The eight-time Olympic gold medalist finished third in a photo finish to runner-up Christian Coleman, and Gatlin on August 5 at London Stadium, site of the 2012 Olympic Games. The relay heats are set for early Saturday.
So just what did the world make of it? For Bolt, it goes beyond winning.
But for the grand entrance of Bolt into the scene, athletics was nearly being ruined by the several doping scandals that had marred the image of the sport.
Jamaica now leads the Caribbean with three medals -two bronze and one gold, while Cuba, The Bahamas and Trinidad & Tobago have one each.
It was the first time Bolt had been beaten at a major championship since the 4x100m relay at the 2007 worlds in Osaka. For he is just one of a suspicious number of Bolt's Jamaican teammates who, like Gatlin, have returned to competition after testing positive for PEDs.
Unlike Thompson, Bolt decided not to compete in the 200 at these world championships.

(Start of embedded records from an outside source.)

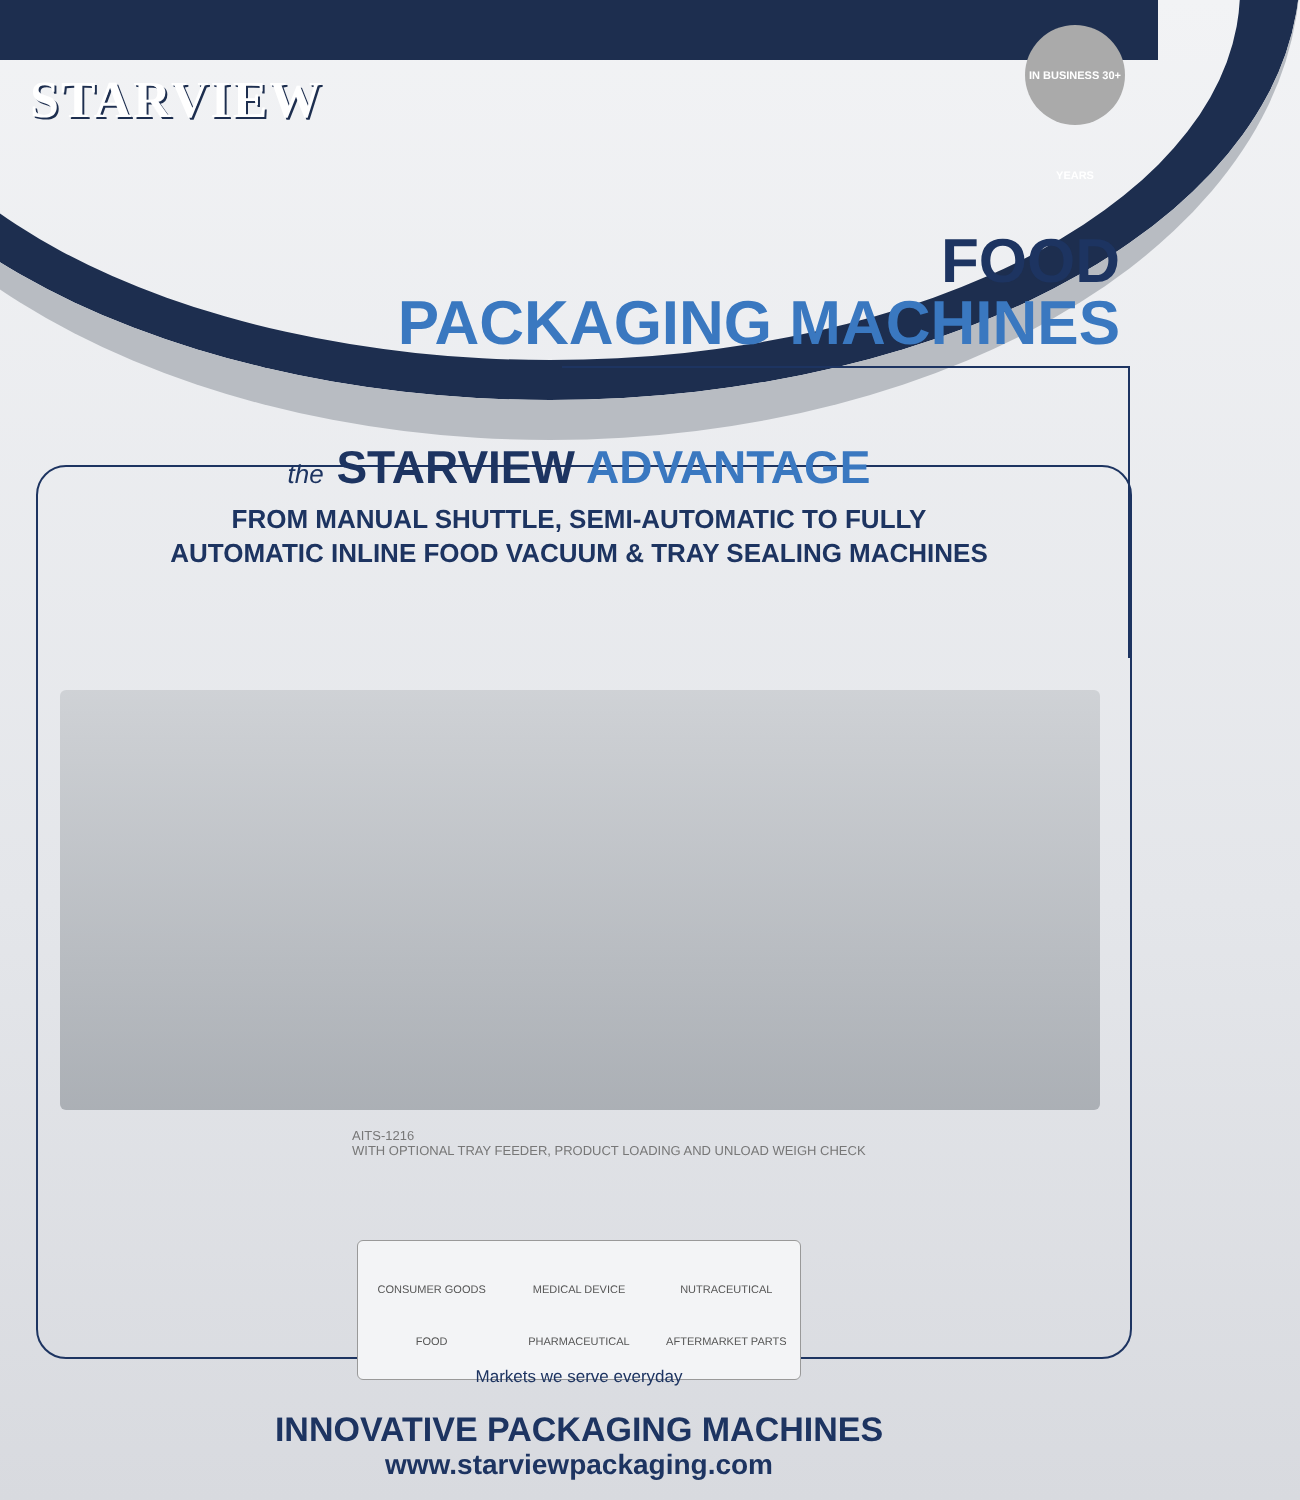STARVIEW
IN BUSINESS 30+ YEARS
FOOD
PACKAGING MACHINES
the STARVIEW ADVANTAGE
FROM MANUAL SHUTTLE, SEMI-AUTOMATIC TO FULLY
AUTOMATIC INLINE FOOD VACUUM & TRAY SEALING MACHINES
AITS-1216
WITH OPTIONAL TRAY FEEDER, PRODUCT LOADING AND UNLOAD WEIGH CHECK
CONSUMER GOODS
MEDICAL DEVICE
NUTRACEUTICAL
FOOD
PHARMACEUTICAL
AFTERMARKET PARTS
Markets we serve everyday
INNOVATIVE PACKAGING MACHINES
www.starviewpackaging.com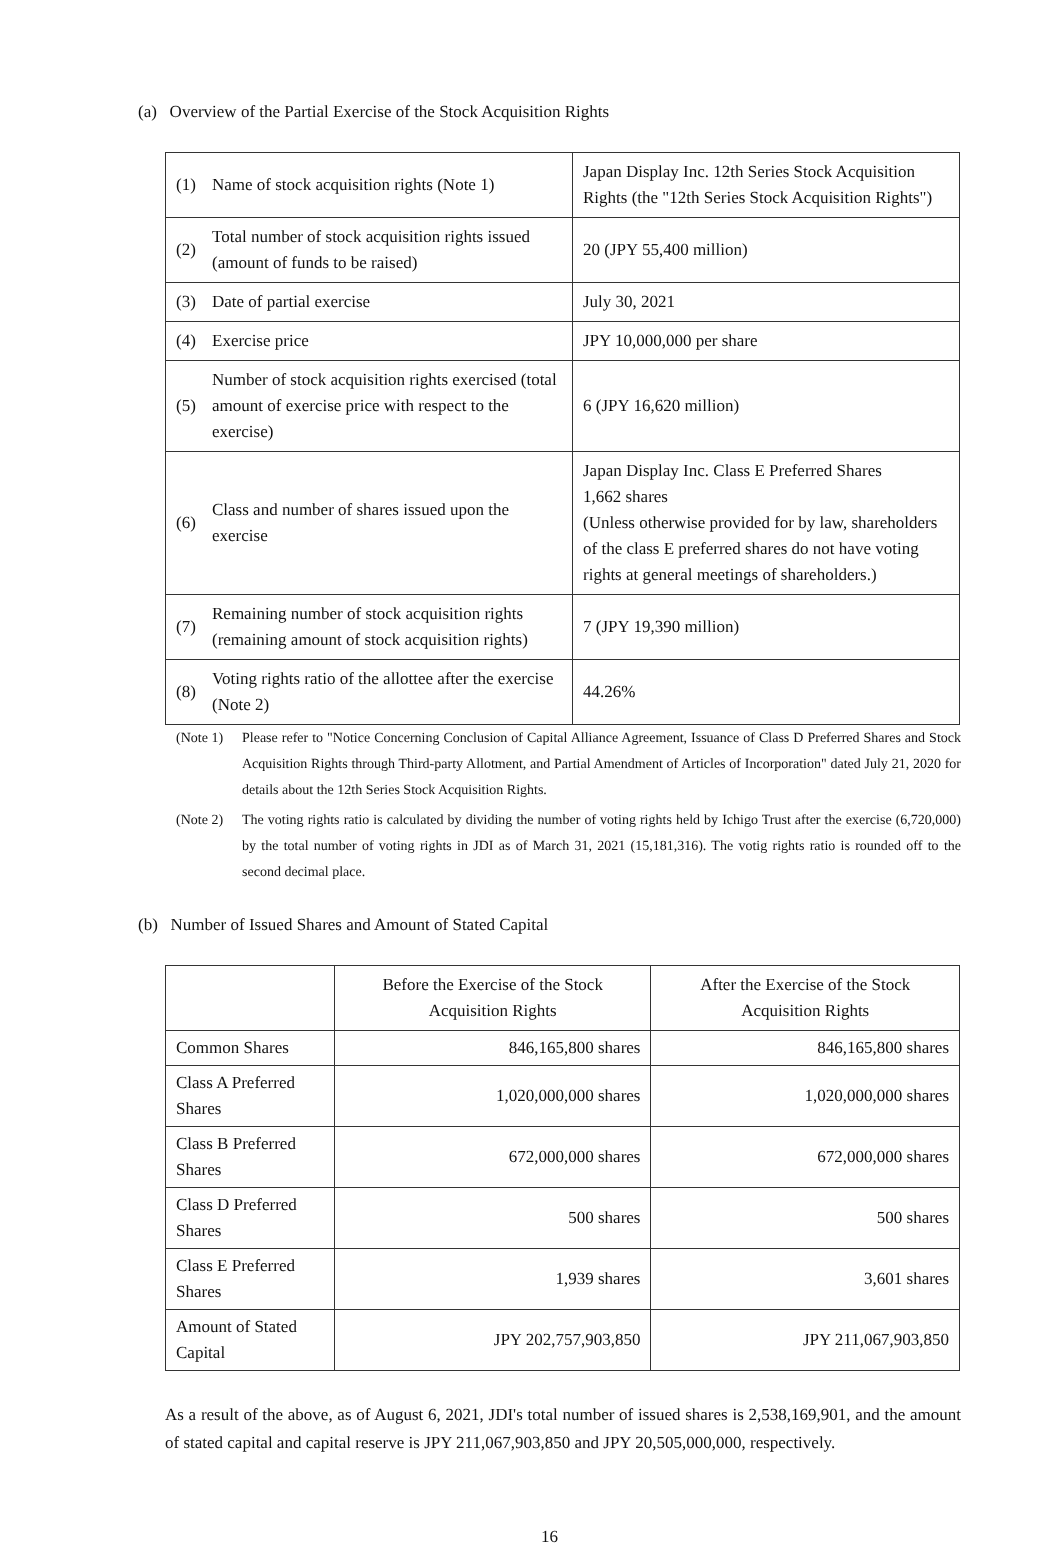(a) Overview of the Partial Exercise of the Stock Acquisition Rights
| (1) | Name of stock acquisition rights (Note 1) | Japan Display Inc. 12th Series Stock Acquisition Rights (the "12th Series Stock Acquisition Rights") |
| (2) | Total number of stock acquisition rights issued (amount of funds to be raised) | 20 (JPY 55,400 million) |
| (3) | Date of partial exercise | July 30, 2021 |
| (4) | Exercise price | JPY 10,000,000 per share |
| (5) | Number of stock acquisition rights exercised (total amount of exercise price with respect to the exercise) | 6 (JPY 16,620 million) |
| (6) | Class and number of shares issued upon the exercise | Japan Display Inc. Class E Preferred Shares 1,662 shares (Unless otherwise provided for by law, shareholders of the class E preferred shares do not have voting rights at general meetings of shareholders.) |
| (7) | Remaining number of stock acquisition rights (remaining amount of stock acquisition rights) | 7 (JPY 19,390 million) |
| (8) | Voting rights ratio of the allottee after the exercise (Note 2) | 44.26% |
(Note 1) Please refer to "Notice Concerning Conclusion of Capital Alliance Agreement, Issuance of Class D Preferred Shares and Stock Acquisition Rights through Third-party Allotment, and Partial Amendment of Articles of Incorporation" dated July 21, 2020 for details about the 12th Series Stock Acquisition Rights.
(Note 2) The voting rights ratio is calculated by dividing the number of voting rights held by Ichigo Trust after the exercise (6,720,000) by the total number of voting rights in JDI as of March 31, 2021 (15,181,316). The votig rights ratio is rounded off to the second decimal place.
(b) Number of Issued Shares and Amount of Stated Capital
| | Before the Exercise of the Stock Acquisition Rights | After the Exercise of the Stock Acquisition Rights |
| --- | --- | --- |
| Common Shares | 846,165,800 shares | 846,165,800 shares |
| Class A Preferred Shares | 1,020,000,000 shares | 1,020,000,000 shares |
| Class B Preferred Shares | 672,000,000 shares | 672,000,000 shares |
| Class D Preferred Shares | 500 shares | 500 shares |
| Class E Preferred Shares | 1,939 shares | 3,601 shares |
| Amount of Stated Capital | JPY 202,757,903,850 | JPY 211,067,903,850 |
As a result of the above, as of August 6, 2021, JDI's total number of issued shares is 2,538,169,901, and the amount of stated capital and capital reserve is JPY 211,067,903,850 and JPY 20,505,000,000, respectively.
16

Bolt admitted he was disappointed but would never change his idea of retiring because the new life ahead is more inviting.
As it turned out, while Mr Bolt was good enough to take a bronze medal despite being way below the required level of preparedness, Miss Thompson, a double gold medallist at the Rio Olympics previous year, could only manage fifth in London. No regrets, I came out and did my best; win lose or draw. But I dont think anybody was thinking that it is impossible for him to lose, said the Briton. It is the good news story they crave.
But there was no margin for grandstanding in this final. Bolt routinely slowed down before crossing the finish line. "And as he started to decelerate, his face was full of concern as he looked at the scoreboard for the results".
A distraught Bolt was consoled on the ground by his sprint team-mates and he limped out of the stadium, not the way he probably envisaged his send-off going.
Much will be out of Bolt's hands.
This is why it is, indeed, a sad tale for athletics that it was Justin Gatlin, a 35-year-old athlete who has had a drug blemished career that is now the world 100 meters champion.
Michael Johnson, a former world champion, stated that Gatlin was being jeered because of the way the media had presented him to the public. They also added that Bolt prolonged his career for "commercial incentives".